-- Selected text --
╭──
I have 2/3 of the guitars done.  Mainly just need to focus on doing lead guitar stuff.  But man….when I am listening to this, especially after hearing the lead stuff I am coming up with – it really moves me.  It puts me into a place where I am desperate to write.  I am not sure if I have written about what these songs will be about, but I am leaning towards calling this thing “A Conversation” or at least a starting place (might be a cheesy title, who knows).  But it is going to flow from a place of wondering what worth (if any) I could even think I have to God….and because of the way I think and act – I have no business even trying to enter the prescence of God.  and then taking that idea, struggling through it, and coming to the realization that I am worth something – not because of me, but because there is grace.  and there is love.

In the song “Author” by My Epic, the singer shares “I’m tired of trying to be, who you already say that I am – I am yours”.  And that sums up the place I am and have been for a couple years – really starting to understand the failures of who I am and at times beating myself up over it and not even wanting to try to accept grace for it all.  All in all, this cd – like much of what I write – will be about Grace.

Thursday.

So how do you listen to music??  Do you just grab the few songs you like of an artist and switch when you are finished with those tracks? – or do you like to listen to cds as a whole – from beginning to end?

I have found that I really like to listen straight through.  I feel like that is part of the journey of the music – starting where the artist wants you to start and traveling to the end with them.  The last Another Dream cd, I really desired people to listen that way as the order of the songs was very important.  Lyrically it went through the last few years of my life and finally ended with the hope I have found in Jesus Christ.  I felt like the last track on the album was one of the best songs I have ever written…but even better when put into the context of the failures and struggles I had written about on the cd.

In 2001 I heard a song called “Understanding in a Car Crash” by a band called Thursday.  It was amazing!  I loved it and could not get enough.  It was not until about a year later, after moving to Wyoming, that I actually saw the cd in a store that it came from.  It was called Full Collapse and it remains today one of my favorite albums ever.  This cd influenced A LOT of bands in the scene today as they really took charge of this whole singing and screaming style.  It was a perfect blend of hardcore and rock with some very interesting instrumentations and vocal styles.  I remember listening to this album straight through from beginning to end so many times.  There were of course songs that stuck out that I skipped to when I was not driving far or did not have a lot of time, but I remember driving at night and listening…

…In fact, I remember being drawn closer to God as a result of the music.   The first time I was driving home with this cd in the middle of the night, it was an amazing experience.  This band is not comprised of Christians, their lyrics do not point to God (although they can make you think), but I was pointed towards God through it.  One the first few listens I did not know the lyrics and all I could feel was the music as a whole…I could feel the emotion put into it and this feeling of reaching that was portrayed through how it was all put together.
╰──
-- Provided data --
╭──
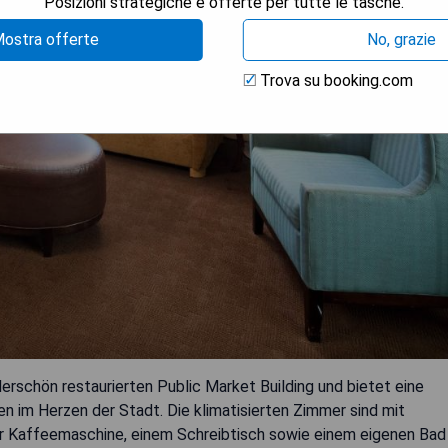
Posizioni strategiche e offerte per tutte le tasche.
ostra offerte
No, grazie
Trova su booking.com
rschön restaurierten Public Market Building und bietet eine
 im Herzen der Stadt. Die klimatisierten Zimmer sind mit
er Kaffeemaschine, einem Schreibtisch sowie einem eigenen Bad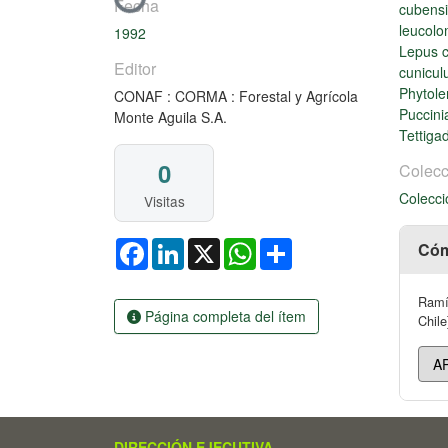
Cargando...
Fecha
cubens
leucol
1992
Lepus 
Editor
cunicul
Phytol
CONAF : CORMA : Forestal y Agrícola
Puccini
Monte Aguila S.A.
Tettiga
0
Colecc
Colecci
Visitas
Facebook
LinkedIn
X
WhatsApp
Share
Cóm
Ramír
Página completa del ítem
Chile
DIRECCIÓN EJECUTIVA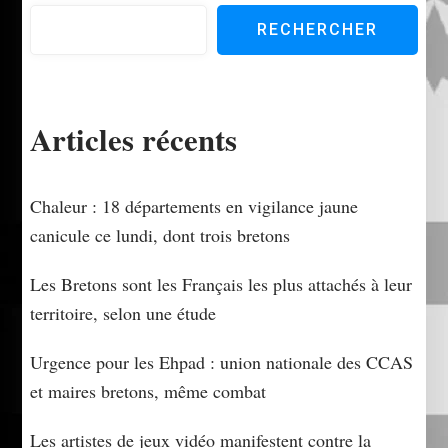
RECHERCHER
Articles récents
Chaleur : 18 départements en vigilance jaune
canicule ce lundi, dont trois bretons
Les Bretons sont les Français les plus attachés à leur
territoire, selon une étude
Urgence pour les Ehpad : union nationale des CCAS
et maires bretons, même combat
Les artistes de jeux vidéo manifestent contre la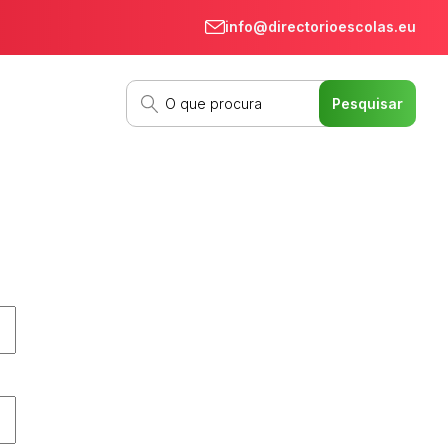
info@directorioescolas.eu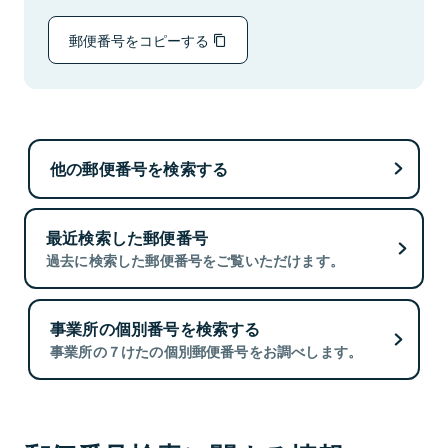
郵便番号をコピーする
他の郵便番号を検索する
最近検索した郵便番号
過去に検索した郵便番号をご覧いただけます。
事業所の個別番号を検索する
事業所の７けたの個別郵便番号をお調べします。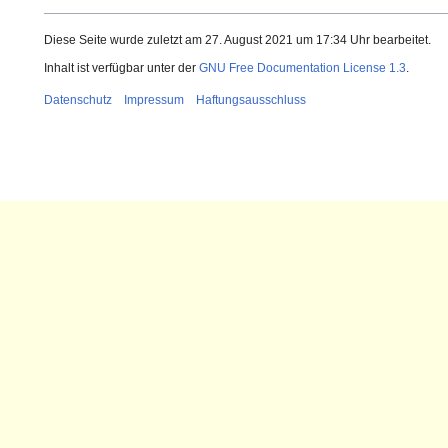
Diese Seite wurde zuletzt am 27. August 2021 um 17:34 Uhr bearbeitet.
Inhalt ist verfügbar unter der
GNU Free Documentation License 1.3
.
Datenschutz
Impressum
Haftungsausschluss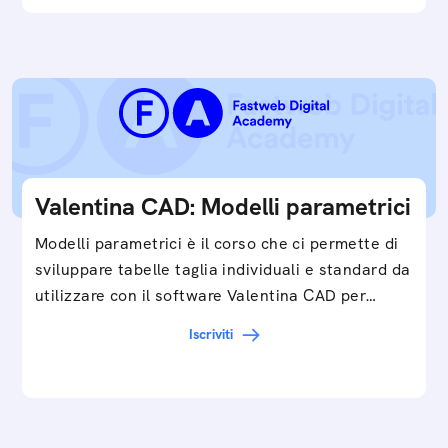
Valentina CAD: Modelli parametrici
Modelli parametrici è il corso che ci permette di
sviluppare tabelle taglia individuali e standard da
utilizzare con il software Valentina CAD per…
Iscriviti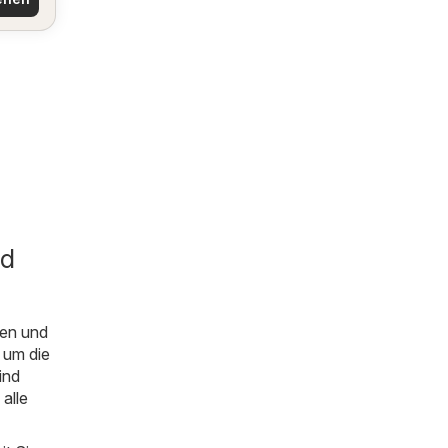
nd
en und
 um die
ind
 alle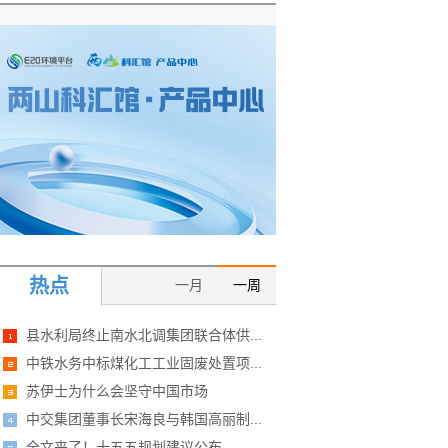
热点
一月
一周
县水利局终止南水北调集团联合体供...
中铁水务中标煤化工工业固废处置项...
苏伊士为什么会坚守中国市场
中交集团董事长宋海良与韩国高丽制...
全文来了！十五五规划建议公布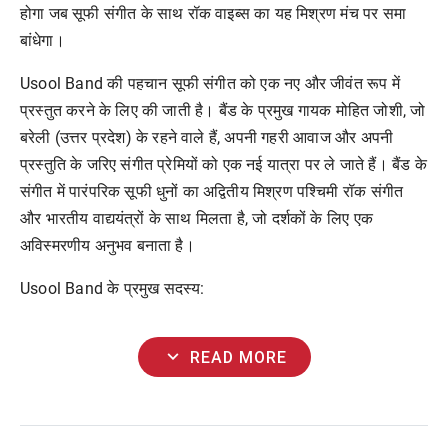
होगा
जब
सूफी
संगीत
के
साथ
रॉक
वाइब्स
का
यह
मिश्रण
मंच
पर
समा
बांधेगा।
Usool Band
की
पहचान
सूफी
संगीत
को
एक
नए
और
जीवंत
रूप
में
प्रस्तुत
करने
के
लिए
की
जाती
है।
बैंड
के
प्रमुख
गायक
मोहित
जोशी
,
जो
बरेली
(
उत्तर
प्रदेश
)
के
रहने
वाले
हैं
,
अपनी
गहरी
आवाज
और
अपनी
प्रस्तुति
के
जरिए
संगीत
प्रेमियों
को
एक
नई
यात्रा
पर
ले
जाते
हैं।
बैंड
के
संगीत
में
पारंपरिक
सूफी
धुनों
का
अद्वितीय
मिश्रण
पश्चिमी
रॉक
संगीत
और
भारतीय
वाद्ययंत्रों
के
साथ
मिलता
है
,
जो
दर्शकों
के
लिए
एक
अविस्मरणीय
अनुभव
बनाता
है।
Usool Band
के
प्रमुख
सदस्य
:
expand_more
READ MORE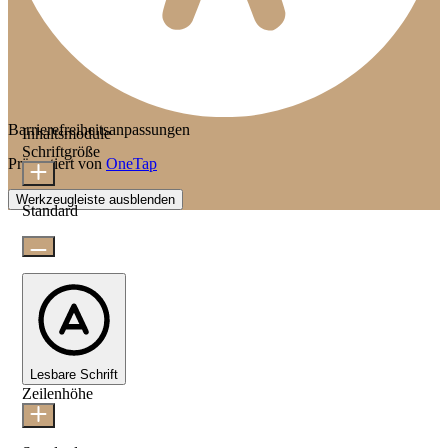
Barrierefreiheitsanpassungen
Inhaltsmodule
Schriftgröße
Präsentiert von
OneTap
Werkzeugleiste ausblenden
Standard
Lesbare Schrift
Zeilenhöhe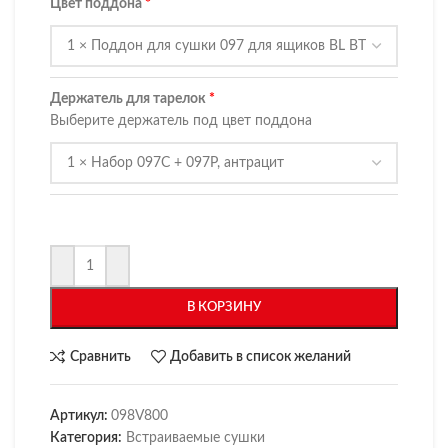
Цвет поддона
Держатель для тарелок
Выберите держатель под цвет поддона
В КОРЗИНУ
Сравнить
Добавить в список желаний
Артикул:
098V800
Категория:
Встраиваемые сушки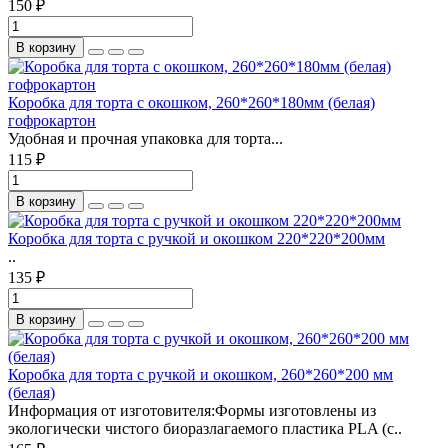
150 ₽
В корзину
Коробка для торта с окошком, 260*260*180мм (белая)
гофрокартон
Удобная и прочная упаковка для торта...
115 ₽
В корзину
Коробка для торта с ручкой и окошком 220*220*200мм
..
135 ₽
В корзину
Коробка для торта с ручкой и окошком, 260*260*200 мм
(белая)
Информация от изготовителя:Формы изготовлены из
экологически чистого биоразлагаемого пластика PLA (с..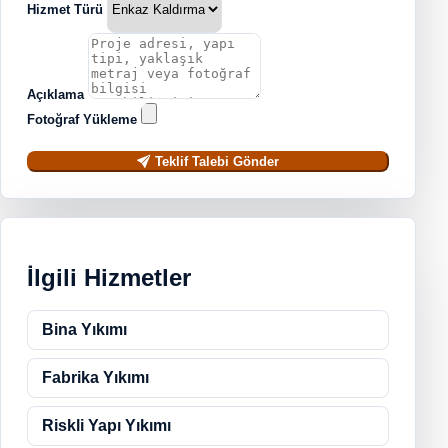
Hizmet Türü
Açıklama
Fotoğraf Yükleme
Teklif Talebi Gönder
İlgili Hizmetler
Bina Yıkımı
Fabrika Yıkımı
Riskli Yapı Yıkımı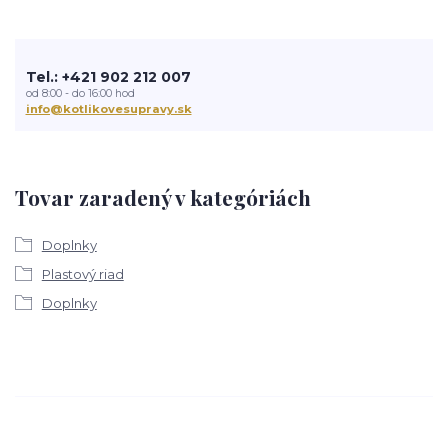
Tel.: +421 902 212 007
od 8:00 - do 16:00 hod
info@kotlikovesupravy.sk
Tovar zaradený v kategóriách
Doplnky
Plastový riad
Doplnky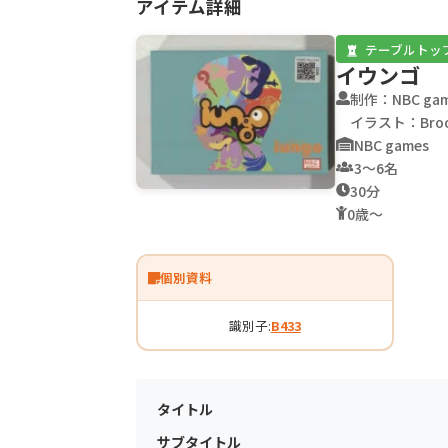
アイテム詳細
テーブルトッ
イウンゴ
制作：NBC gam
イラスト：Bro
NBC games
3〜6名
30分
0歳〜
個別資料
識別子:
B433
タイトル
サブタイトル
╰──
-- What is expected --
Continue the blog post about the guitar recording and listening to albums straight through, picking up after its last sentence.

-- Exercise answer --
I do not know if I can explain this feeling that I sometimes get when listening to music…sometimes just the chords, the rhythms, the melodies, and how they are put together – just completely point to God.  And somehow, at certain points when I listen to music (or when I write)…regardless of the words or lack of words or who it is playing or what they are playing…sometimes – I am pointed to God.  because music is spiritual.  Music is a part of us and a way we connect with God.  Music is an attempt of describing the beauty and emotions we feel… ultimately towards our Savior.  And it does not have to be with words.  This is what music means to me and what draws me into it.  It is like a mountain that points upwards to the creator or a stream that flows through the woods that can bring us to our knees or a snowfall that quietly reminds us of the beauty of Christ.  It is beauty.  It is love.

(So I got off on a different note here and just went with hit…but the point of this post was to say that in honor of the 10th anniversary of this pivotal album, Thursday is doing a tour where they are playing it through from beginning to end.  I saw this show last night…and it was amazing.  It is cool to hear songs live off an album we love…but to hear the whole thing straight through was an experience I will never forget.  Then followed by Underoath – whose music and lyrics both point me towards God…it was an amazing night – much better than watching the super bowl!!)